* [Goal of the exercise]:
Please render every line of text in the records below as a Markdown table with the columns "Row" and "Line". Number the rows in order, skip blank lines, and leave the pictures out.

══ Exercise data ══

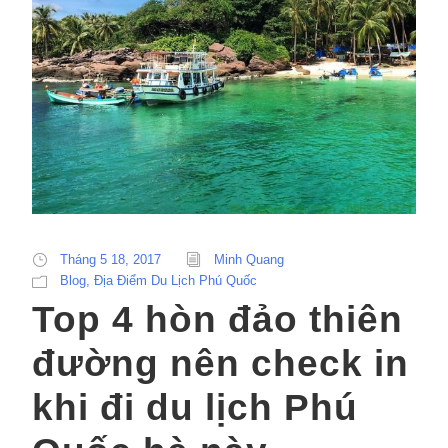
Tháng 5 18, 2017
Minh Quang
Blog
,
Địa Điểm Du Lịch Phú Quốc
Top 4 hòn đảo thiên
đường nên check in
khi đi du lịch Phú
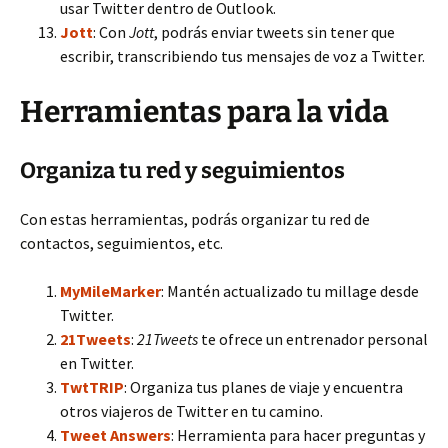
usar Twitter dentro de Outlook.
Jott
: Con
Jott
, podrás enviar tweets sin tener que
escribir, transcribiendo tus mensajes de voz a Twitter.
Herramientas para la vida
Organiza tu red y seguimientos
Con estas herramientas, podrás organizar tu red de
contactos, seguimientos, etc.
MyMileMarker
: Mantén actualizado tu millage desde
Twitter.
21Tweets
:
21Tweets
te ofrece un entrenador personal
en Twitter.
TwtTRIP
: Organiza tus planes de viaje y encuentra
otros viajeros de Twitter en tu camino.
Tweet Answers
: Herramienta para hacer preguntas y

═══

* [Your response]:
| Row | Line |
|---|---|
| 1 | Tháng 5 18, 2017 |
| 2 | Minh Quang |
| 3 | Blog |
| 4 | , |
| 5 | Địa Điểm Du Lịch Phú Quốc |
| 6 | Top 4 hòn đảo thiên |
| 7 | đường nên check in |
| 8 | khi đi du lịch Phú |
| 9 | usar Twitter dentro de Outlook. |
| 10 | Jott |
| 11 | : Con |
| 12 | Jott |
| 13 | , podrás enviar tweets sin tener que |
| 14 | escribir, transcribiendo tus mensajes de voz a Twitter. |
| 15 | Herramientas para la vida |
| 16 | Organiza tu red y seguimientos |
| 17 | Con estas herramientas, podrás organizar tu red de |
| 18 | contactos, seguimientos, etc. |
| 19 | MyMileMarker |
| 20 | : Mantén actualizado tu millage desde |
| 21 | Twitter. |
| 22 | 21Tweets |
| 23 | : |
| 24 | 21Tweets |
| 25 | te ofrece un entrenador personal |
| 26 | en Twitter. |
| 27 | TwtTRIP |
| 28 | : Organiza tus planes de viaje y encuentra |
| 29 | otros viajeros de Twitter en tu camino. |
| 30 | Tweet Answers |
| 31 | : Herramienta para hacer preguntas y |